Task goal:
Your copy of the data should match it exactly, except that the pictures are gone.

Provided data:
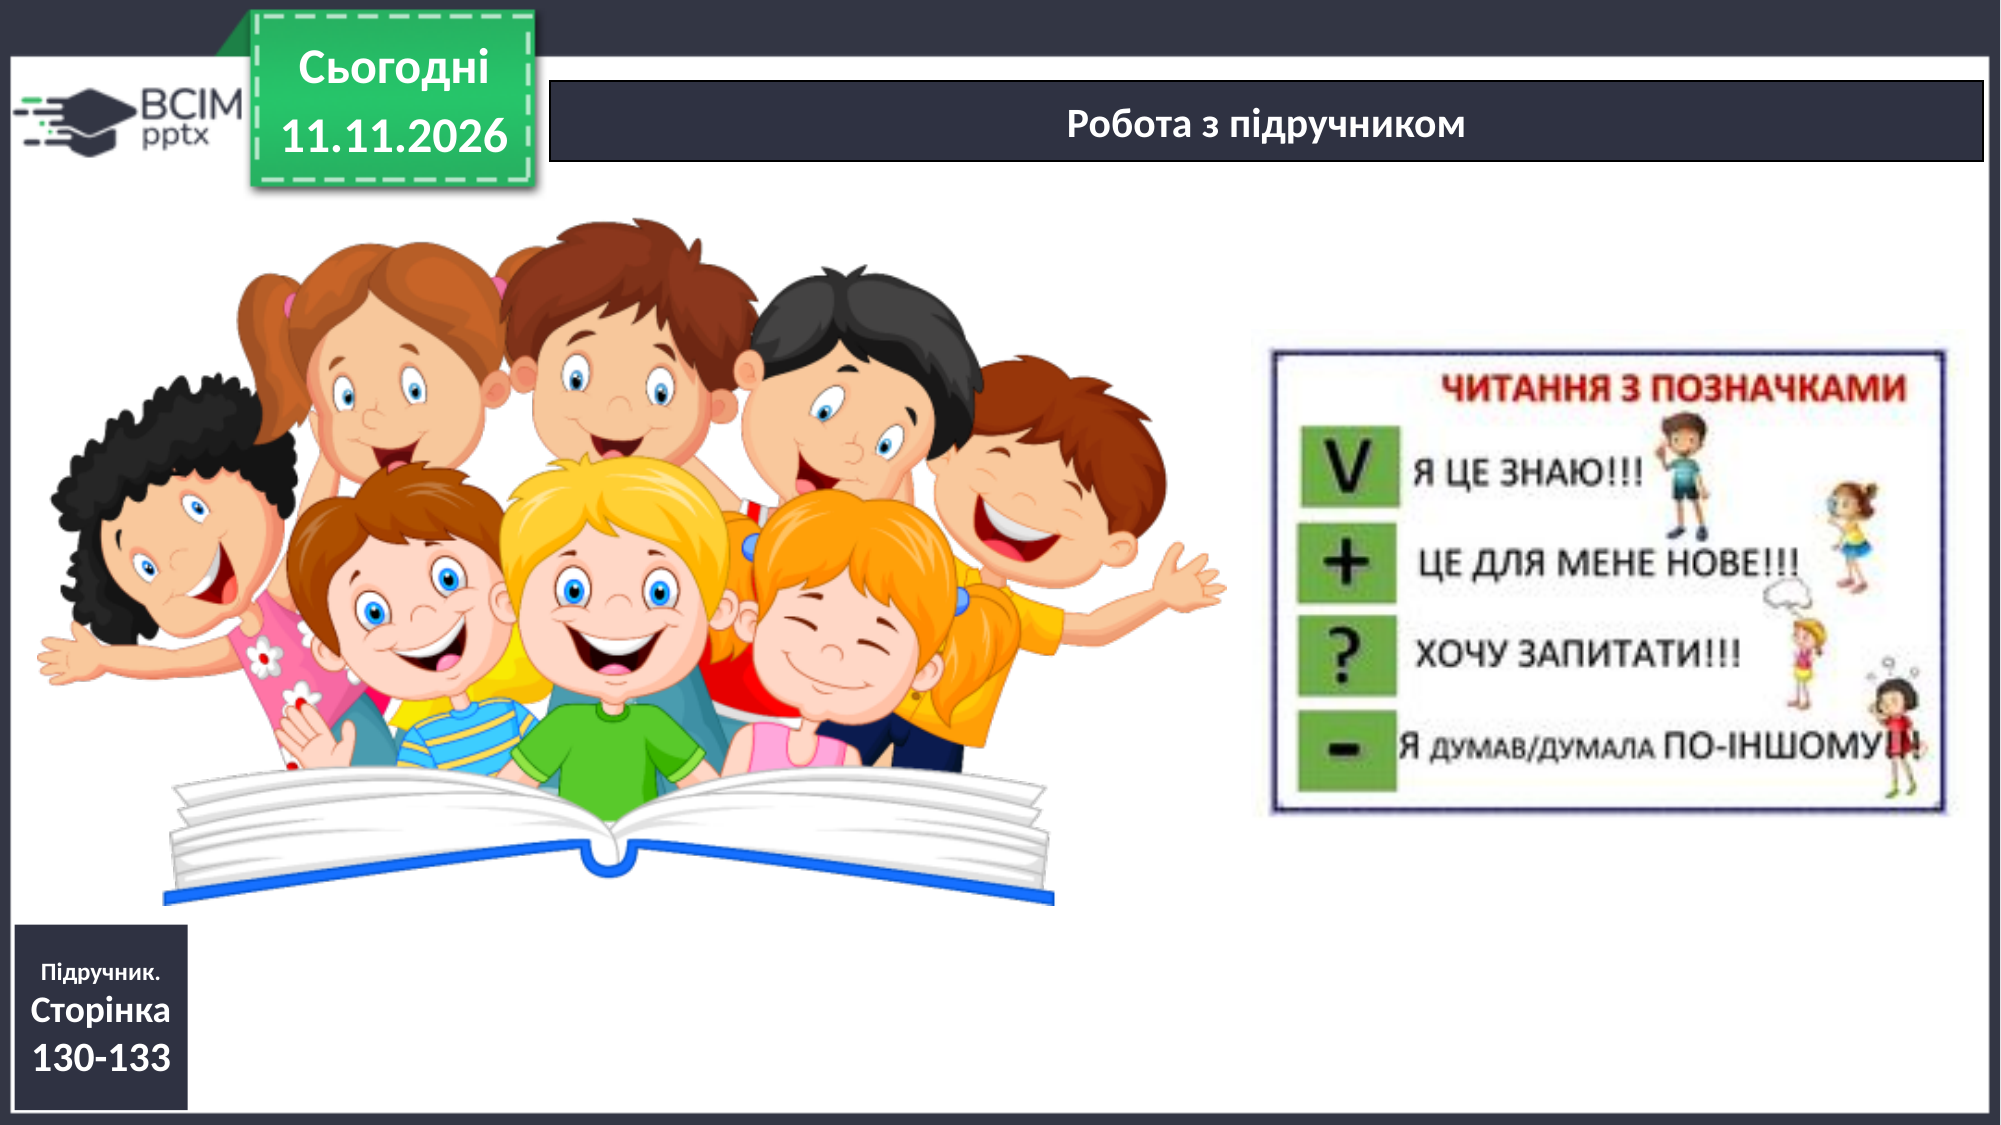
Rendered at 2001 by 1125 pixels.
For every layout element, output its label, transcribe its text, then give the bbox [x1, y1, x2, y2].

picture [0, 0, 2001, 1125]
text_box Робота з підручником [549, 80, 1984, 162]
text_box 11.05.2022 [263, 101, 524, 164]
text_box Підручник. Сторінка 130-133 [14, 924, 189, 1111]
text_box Сьогодні [284, 26, 535, 101]
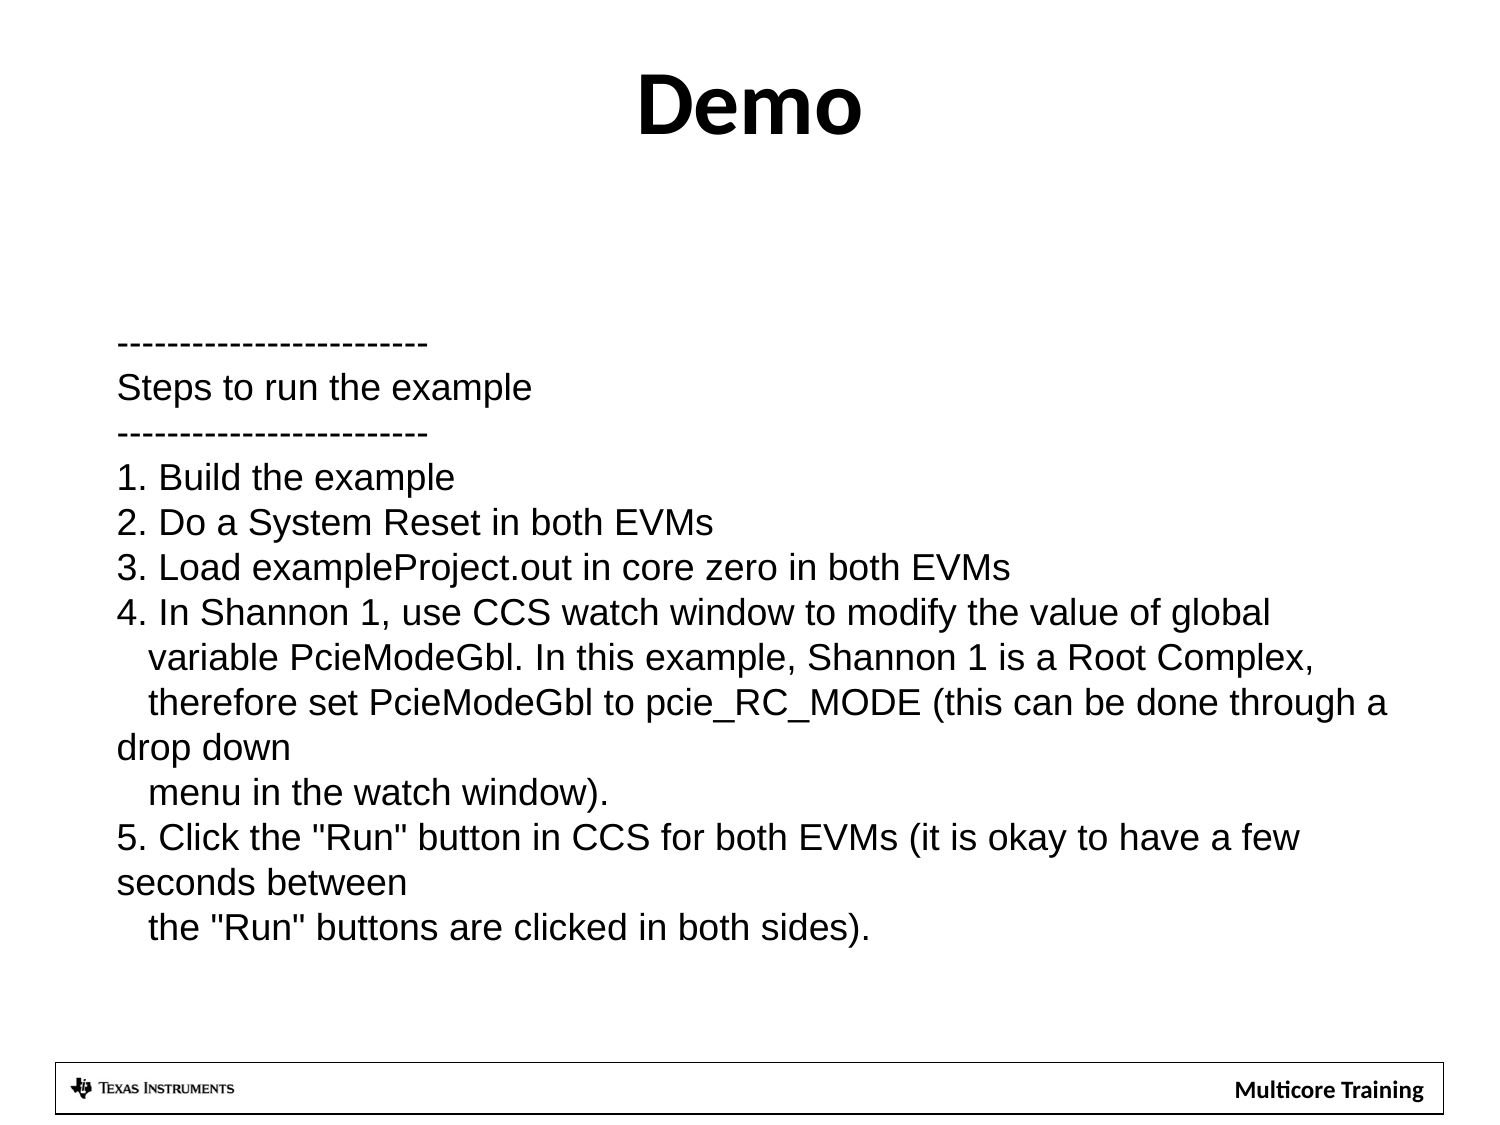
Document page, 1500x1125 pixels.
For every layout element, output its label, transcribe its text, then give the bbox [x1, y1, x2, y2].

Expected answer:
Rendered at 2001 by 1125 pixels.
For every layout element, output its label, transcribe its text, then give the bbox [x1, y1, x2, y2].

picture [0, 0, 2001, 1125]
text_box Робота з підручником [549, 80, 1984, 162]
text_box 11.05.2022 [263, 101, 524, 164]
text_box Підручник. Сторінка 130-133 [14, 924, 189, 1111]
text_box Сьогодні [284, 26, 535, 101]
Document page, 1500x1125 pixels.
For every layout element, output its label, transcribe its text, then give the bbox [x1, y1, x2, y2].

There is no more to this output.